# It's ruining my life



## Katarzyna Quinn (Mar 16, 2014)

My IBS first started in the middle of an exam so I had to rush out of it due to nearly having an accident. Ever since then my IBS has gotten progressively worse. I'm 18 and having IBS has stopped me from doing normal things that girls my age should be doing. In the early stages I would miss social events due to the sheer anxiety of suddenly needing to go to the toilet and being embarrassed at spending way too much time on the toilet. It's gotten even worse as now I have missed days of school due to either rushing home from the bus stop or the worry of having an accident on my hour bus journey to sixth-form. I envy the days when I never had intense stomach cramps or didn't use the school toilets because I have a fear of public loos and people hearing me on the toilet but now because of this condition I have no choice but to use it frequently. The psychological effect this condition has on me is overbearing as I can't last a whole lesson without leaving class and I am also nervous that my fellow classmates are judging me because I go off for a long period of time.

I have been to the doctors a lot in the past year and blood tests have shown nothing wrong and after various tablets and medicines nothing seems to be working. They haven't actually said it is IBS but that it could be. I'm wondering if I should seek other doctors as I am worried it could be something a lot worse. The fact that I wake up everyday feeling ill and that I constantly worry about needing the toilet is unsettling as I should be planning for university but how can I think about that when I can barely leave my house.

I have no one to talk to as people around me don't truly understand what I am going through and how I am feeling. Just hope I can find someone to talk to because this condition has isolated me so much and I really feel like I am all alone.


----------



## Belle142 (Mar 15, 2014)

Hi,

We sound very similar! I barely leave the house now as I am usually either running in and out of the loo all day, too uncomfortable to contemplate going out, or/and am terrified of having an accident.

Does this only happen on sixth form days? My whole family have IBS, and my brother's has always been school related. He too could barely make it to the bus stop some days, and if he did get to school, then he would usually end up coming back home because it had got worse. For my brother, the thing that changed his life was that he joined a band. They were all very nice adults, and it just served as a distraction and something to look forward to. Although I know during exam time and the busy years of sixth form, having an activity to go to every evening just would not be possible.

Probably a stupid question, but have you tried experimenting with your diet? It has made a slight difference with me, still far from enough though. But I guess it is different for everybody, and everything is worth a try.

In regards to going to University, I think that I would push your doctor to refer you for counselling to try and help the fear of being ill in public, and try and learn to relaxation techniques. My IBS only started in sixth form, and only really affected my morning's and deadline and concert weeks in Uni, so I was lucky. It is only since finishing University that it has become unbearable. I know that you have to pick Universities by their courses, but maybe if there was one close to home then that would help? Or find a halls near to your Uni, mine was only a 5 min walk away so I could easily just head back when it came on worse. I didn't know why I was unwell at the time, I always just put it down to stress, and I didn't find that anybody, students or staff really understood. But I also had friends who knew that they had IBS, and the staff were all informed, and they were really understanding. If I ever missed a lecture or had to leave early because of it, I just used to email the lecturer after, and they just sent me the rest of the notes I had missed so that I could catch up. So it is possible to work through it. There are counsellors at University too, so I am sure that they would try their best to help you.
++++++
Problem set
(a) Write out the part of the IBS thread that opens with the words containing "We sound very" and closes with "of having an accident.".
(b) Please answer these questions from the IBS thread, one per line:
(i) How old is Katarzyna Quinn?
(ii) What did Belle142's brother join that changed his life?
(iii) How far was Belle142's halls from her university?
The listing that follows has no part in this work.

Collected data entries
++++++
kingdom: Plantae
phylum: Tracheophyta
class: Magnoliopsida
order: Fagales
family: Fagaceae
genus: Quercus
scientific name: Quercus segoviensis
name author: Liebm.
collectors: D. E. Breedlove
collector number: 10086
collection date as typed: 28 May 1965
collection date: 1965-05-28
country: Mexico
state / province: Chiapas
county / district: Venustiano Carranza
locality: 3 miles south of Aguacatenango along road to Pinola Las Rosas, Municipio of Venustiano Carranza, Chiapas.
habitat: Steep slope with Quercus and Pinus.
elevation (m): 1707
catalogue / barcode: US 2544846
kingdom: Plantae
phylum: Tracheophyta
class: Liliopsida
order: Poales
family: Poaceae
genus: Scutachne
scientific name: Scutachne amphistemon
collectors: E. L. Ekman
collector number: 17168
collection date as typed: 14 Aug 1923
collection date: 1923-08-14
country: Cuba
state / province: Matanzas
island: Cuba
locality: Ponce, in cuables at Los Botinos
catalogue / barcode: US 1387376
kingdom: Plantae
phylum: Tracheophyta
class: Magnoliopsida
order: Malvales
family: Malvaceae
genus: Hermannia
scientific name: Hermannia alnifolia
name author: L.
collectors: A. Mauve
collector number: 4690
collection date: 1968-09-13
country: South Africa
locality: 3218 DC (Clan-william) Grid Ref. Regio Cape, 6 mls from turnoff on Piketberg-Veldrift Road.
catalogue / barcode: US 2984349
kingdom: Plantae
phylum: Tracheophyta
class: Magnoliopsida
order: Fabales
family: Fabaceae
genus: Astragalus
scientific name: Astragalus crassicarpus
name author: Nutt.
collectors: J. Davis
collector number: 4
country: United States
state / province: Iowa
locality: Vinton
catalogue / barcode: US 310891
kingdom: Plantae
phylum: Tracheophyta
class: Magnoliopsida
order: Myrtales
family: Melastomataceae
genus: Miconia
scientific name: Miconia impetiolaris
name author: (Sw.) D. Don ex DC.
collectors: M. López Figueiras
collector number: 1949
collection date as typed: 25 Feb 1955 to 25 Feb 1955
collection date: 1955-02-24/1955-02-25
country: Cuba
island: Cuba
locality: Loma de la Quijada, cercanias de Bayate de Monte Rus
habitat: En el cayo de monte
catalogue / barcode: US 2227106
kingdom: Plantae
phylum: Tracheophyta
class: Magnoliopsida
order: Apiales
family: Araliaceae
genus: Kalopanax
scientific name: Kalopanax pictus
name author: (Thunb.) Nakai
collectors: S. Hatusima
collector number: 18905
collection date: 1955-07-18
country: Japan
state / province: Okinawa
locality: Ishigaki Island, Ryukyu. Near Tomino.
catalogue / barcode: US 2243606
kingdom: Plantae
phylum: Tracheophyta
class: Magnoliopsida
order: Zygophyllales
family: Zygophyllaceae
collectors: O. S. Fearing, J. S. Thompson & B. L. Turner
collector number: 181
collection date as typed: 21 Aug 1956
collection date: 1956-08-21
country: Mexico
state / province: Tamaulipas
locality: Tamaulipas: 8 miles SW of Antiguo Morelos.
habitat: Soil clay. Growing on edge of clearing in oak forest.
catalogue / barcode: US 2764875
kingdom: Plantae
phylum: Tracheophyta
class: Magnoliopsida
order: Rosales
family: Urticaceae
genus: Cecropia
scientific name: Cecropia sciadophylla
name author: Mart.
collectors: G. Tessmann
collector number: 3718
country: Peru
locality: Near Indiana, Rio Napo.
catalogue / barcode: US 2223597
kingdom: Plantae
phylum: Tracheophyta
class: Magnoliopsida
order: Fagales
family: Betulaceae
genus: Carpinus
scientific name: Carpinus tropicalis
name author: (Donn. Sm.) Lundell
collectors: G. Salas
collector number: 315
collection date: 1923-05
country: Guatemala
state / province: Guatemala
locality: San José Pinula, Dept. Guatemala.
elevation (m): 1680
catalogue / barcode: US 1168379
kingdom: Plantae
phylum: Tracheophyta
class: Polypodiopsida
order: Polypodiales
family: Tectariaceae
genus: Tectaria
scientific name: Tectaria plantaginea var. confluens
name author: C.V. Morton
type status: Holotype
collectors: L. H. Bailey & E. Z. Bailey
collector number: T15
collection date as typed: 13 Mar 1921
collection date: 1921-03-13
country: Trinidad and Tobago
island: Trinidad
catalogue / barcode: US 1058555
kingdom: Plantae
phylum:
++++++
Answers to the exercises
(a)
We sound very similar! I barely leave the house now as I am usually either running in and out of the loo all day, too uncomfortable to contemplate going out, or/and am terrified of having an accident.

(b)
(i) 18
(ii) A band
(iii) A 5 minute walk